We stepped thought the gate and the view on the other side was stunning!
I have read that these cedar trees lining the walkway to the shrine are anywhere from 100 to 400 years old. However old they are, they are certainly majestic
although this one had seen better days!
All of a sudden, the path turned into steps and the going got a little tougher (and more crowded)!
About halfway up the steps I saw a small stairway leading off to the left which required checking out!
I love little discoveries like this!
Now these ladies had made a discovery so they beckoned me down
so I walked down the steps and found a cold mountain stream!
My head certainly thanked me after I dipped my cap in it and put it back on!
Finally we were at the top!
After a brief rest and a zen moment with the local wildlife
we set off back down the path again. Going down was much easier than coming up!
We got back into the car and drove over to nearby Kagami ike, or mirror pond for a look.
There were not so many people here and I can imagine that early in the morning, when the lake surface is calm it must be spectacular. It was amazing when we were there!
Stomachs had started rumbling by this time so we headed off to one of the many soba restaurants around. We chose one of the more popular ones, so after a 30 minute wait, we were finally inside and eating!
After lunch, everyone went off to the middle shrine. I looked up and saw steps, many, many steps
and thinking about my poor lungs which had just been through a bout of pneumonia, I decided to skip these ones so I went off for a walk around the area at the foot of the stairs. Look what I found! Nestled uncomfortably in the middle of soba territory was a
ramen shop! I didn't go too near for fear of getting run out of town!

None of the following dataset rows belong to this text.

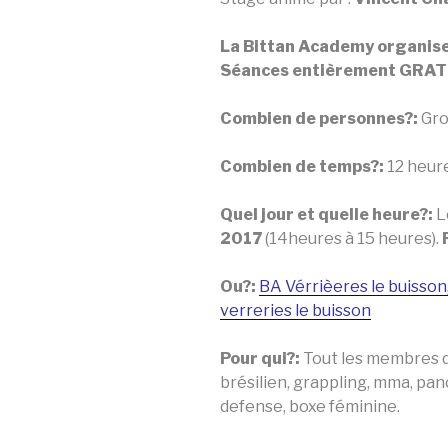
La Bittan Academy organise
Séances entièrement GRAT
Combien de personnes?:
Gro
Combien de temps?:
12 heure
Quel jour et quelle heure?:
L
2017
(14heures à 15 heures).
Ou?:
BA Vérrièeres le buisson
verreries le buisson
Pour qui?:
Tout les membres de
brésilien, grappling, mma, pan
defense, boxe féminine.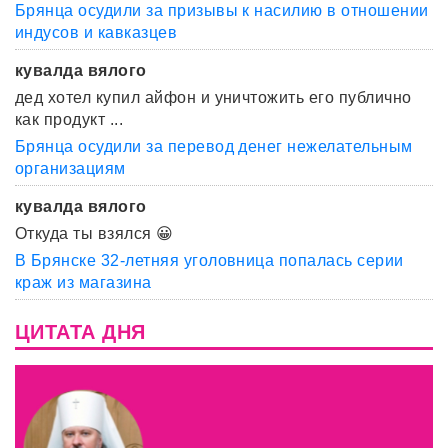
Брянца осудили за призывы к насилию в отношении
индусов и кавказцев
кувалда вялого
дед хотел купил айфон и уничтожить его публично
как продукт ...
Брянца осудили за перевод денег нежелательным
организациям
кувалда вялого
Откуда ты взялся 😀
В Брянске 32-летняя уголовница попалась серии
краж из магазина
ЦИТАТА ДНЯ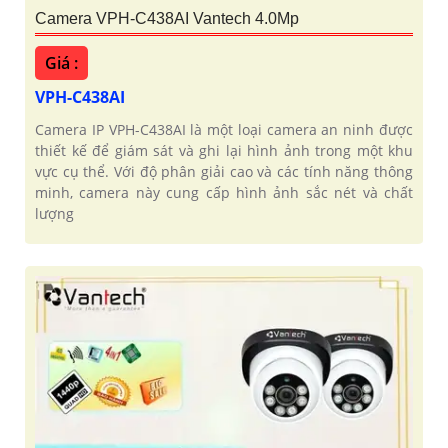
Camera VPH-C438AI Vantech 4.0Mp
Giá :
VPH-C438AI
Camera IP VPH-C438AI là một loại camera an ninh được
thiết kế để giám sát và ghi lại hình ảnh trong một khu
vực cụ thể. Với độ phân giải cao và các tính năng thông
minh, camera này cung cấp hình ảnh sắc nét và chất
lượng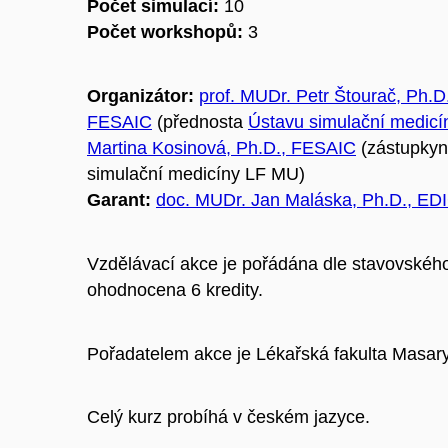
Počet simulací:
10
Počet workshopů:
3
Organizátor:
prof. MUDr. Petr Štourač, Ph.
FESAIC
(přednosta
Ústavu simulační medic
Martina Kosinová, Ph.D., FESAIC
(zástupkyn
simulační medicíny LF ​MU)
Garant:
doc. MUDr. Jan Maláska, Ph.D., ED
Vzdělávací akce je pořádána dle stavovského
ohodnocena 6 kredity.
Pořadatelem akce je Lékařská fakulta Masary
Celý kurz probíhá v českém jazyce.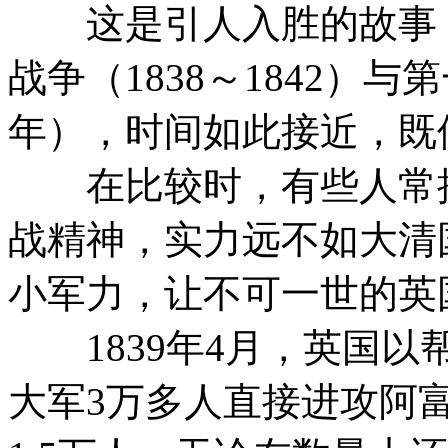
这是引人入胜的故事，
战争（1838～1842）与
年），时间如此接近，既
在比较时，有些人常批
战精神，实力远不如大清
小军力，让不可一世的英
1839年4月，英国以
大军3万多人直接进攻阿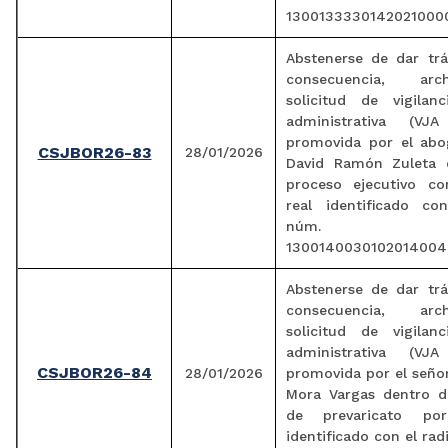
13001333301420210000
Abstenerse de dar trá
consecuencia, arc
solicitud de vigilanc
administrativa (VJA
promovida por el ab
CSJBOR26-83
28/01/2026
David Ramón Zuleta 
proceso ejecutivo co
real identificado co
núm.
1300140030102014004
Abstenerse de dar trá
consecuencia, arc
solicitud de vigilanc
administrativa (VJA
CSJBOR26-84
28/01/2026
promovida por el seño
Mora Vargas dentro d
de prevaricato po
identificado con el ra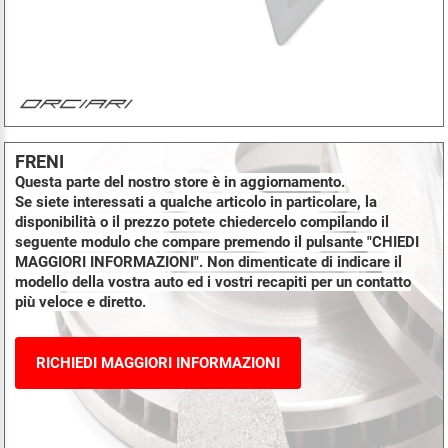
FRENI
Questa parte del nostro store è in aggiornamento.
Se siete interessati a qualche articolo in particolare, la
disponibilità o il prezzo potete chiedercelo compilando il
seguente modulo che compare premendo il pulsante "CHIEDI
MAGGIORI INFORMAZIONI". Non dimenticate di indicare il
modello della vostra auto ed i vostri recapiti per un contatto
più veloce e diretto.
RICHIEDI MAGGIORI INFORMAZIONI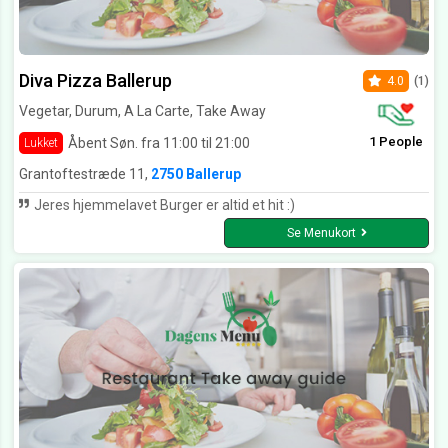
Diva Pizza Ballerup
4.0
(1)
Vegetar, Durum, A La Carte, Take Away
1 People
Åbent Søn. fra 11:00 til 21:00
Lukket
Grantoftestræde 11,
2750 Ballerup
Jeres hjemmelavet Burger er altid et hit :)
Se Menukort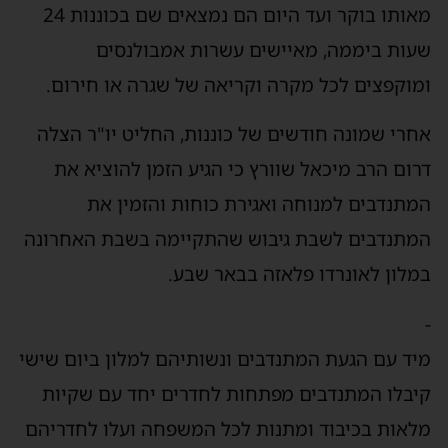
מאותו בוקר ועד היום הם נמצאים שם בכוננות 24
שעות ביממה, מאיישים עשרות אמבולנסים
ומוקפצים לכל מקרה וקריאה של שגרה או חירום.
אחרי שמונה חודשים של כוננות, החליט יו"ר הצלה
דרום הרב מיכאל שוורץ כי הגיע הזמן להוציא את
המתנדבים למנוחה ואגירת כוחות והזמין את
המתנדבים לשבת גיבוש שהתקיימה בשבת האחרונה
במלון לאונרדו פלאזה בבאר שבע.
-
מיד עם הגעת המתנדבים ונשותיהם למלון ביום שישי
קיבלו המתנדבים מפתחות לחדרים יחד עם שקיות
מלאות בכיבוד ומתנות לכל המשפחה ועלו לחדריהם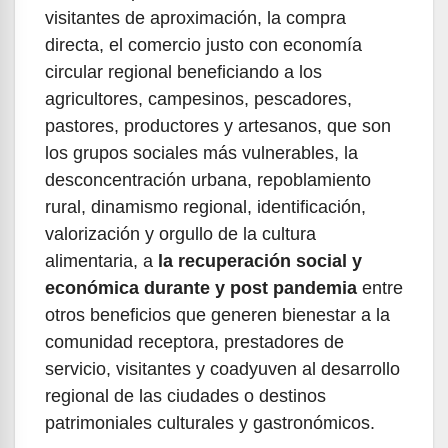
visitantes de aproximación, la compra
directa, el comercio justo con economía
circular regional beneficiando a los
agricultores, campesinos, pescadores,
pastores, productores y artesanos, que son
los grupos sociales más vulnerables, la
desconcentración urbana, repoblamiento
rural, dinamismo regional, identificación,
valorización y orgullo de la cultura
alimentaria, a
la recuperación social y
económica durante y post pandemia
entre
otros beneficios que generen bienestar a la
comunidad receptora, prestadores de
servicio, visitantes y coadyuven al desarrollo
regional de las ciudades o destinos
patrimoniales culturales y gastronómicos.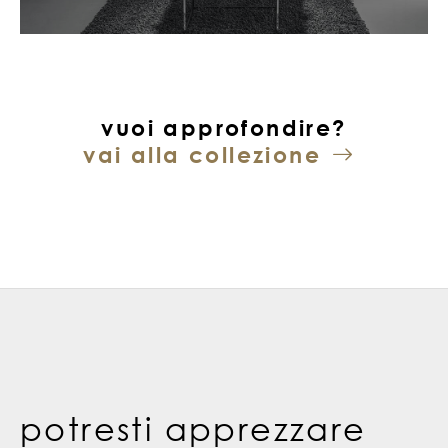
vuoi approfondire?
vai alla collezione
potresti apprezzare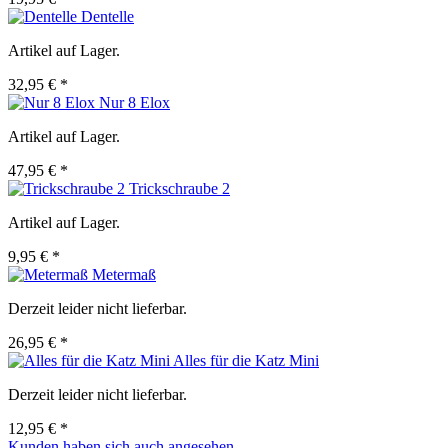
Dentelle
Artikel auf Lager.
32,95 € *
Nur 8 Elox
Artikel auf Lager.
47,95 € *
Trickschraube 2
Artikel auf Lager.
9,95 € *
Metermaß
Derzeit leider nicht lieferbar.
26,95 € *
Alles für die Katz Mini
Derzeit leider nicht lieferbar.
12,95 € *
Kunden haben sich auch angesehen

Meeting up with everyone else, we drove back down to the lower Shrine which had more steps, many more steps!
218 to be precise!
I decided to climb these ones and was rewarded with a beautiful old wooden shrine at the top.
It also meant, however, that I had to walk back down the steps. It had started raining a little so I gingerly navigated the steps being careful not to slip.
While that would have made the trip back down the steps a lot quicker, it would also have been a whole lot more painful too!
With the rain steadily falling now, we decided to call it a day at that point and saying goodbye to Yuuki, Miwa, Yuji and Reiko, I went back to my ryokan. I slept very well that night!
The next day I went back to Nagano and after booking my train ticket back to Tokyo, I jumped on a bus and went to check out Zenkoji Temple which Miwa had told me not to miss!
Zenkoji Temple dates back to 642 AD (!) and has been designated as a National Treasure. The structure was rebuilt in 1707 and is one of the largest wood structures in Japan. It was well worth a look!
There are signs all around the Temple with explanations of the various parts of the Temple grounds in both Japanese and English, so it is very tourist friendly.
There is one part of the temple where you pay 500 yen and you can go inside the temple (no photos allowed though) and also into a pitch black passage under the altar where you must find your way to the other end of the passage. It is dark, you are completely unable to see anything and you don't know how far away the end of the passage is! When I started walking along it, suddenly, from somewhere in front of me, I heard a child start crying.......then I heard the mother talking to it (okay, so it wasn't a ghost!). I still didn't know how far in front of me they were so I continued inching forward until I eventually bumped into them. I'm sure they got much more of a shock than I did!!
It was all too soon time to return to the station and make my way back to Tokyo. I had enjoyed the 4 days that I had spent in Nagano, and despite not being able to do the main thing I had wanted to do (walk along the Nakasendo) I had had a great time. Nagano is becoming one of my favourite areas to visit in Japan and I thoroughly recommend a visit to Nagano when you come to Japan or when you have some free time (if you live in Japan).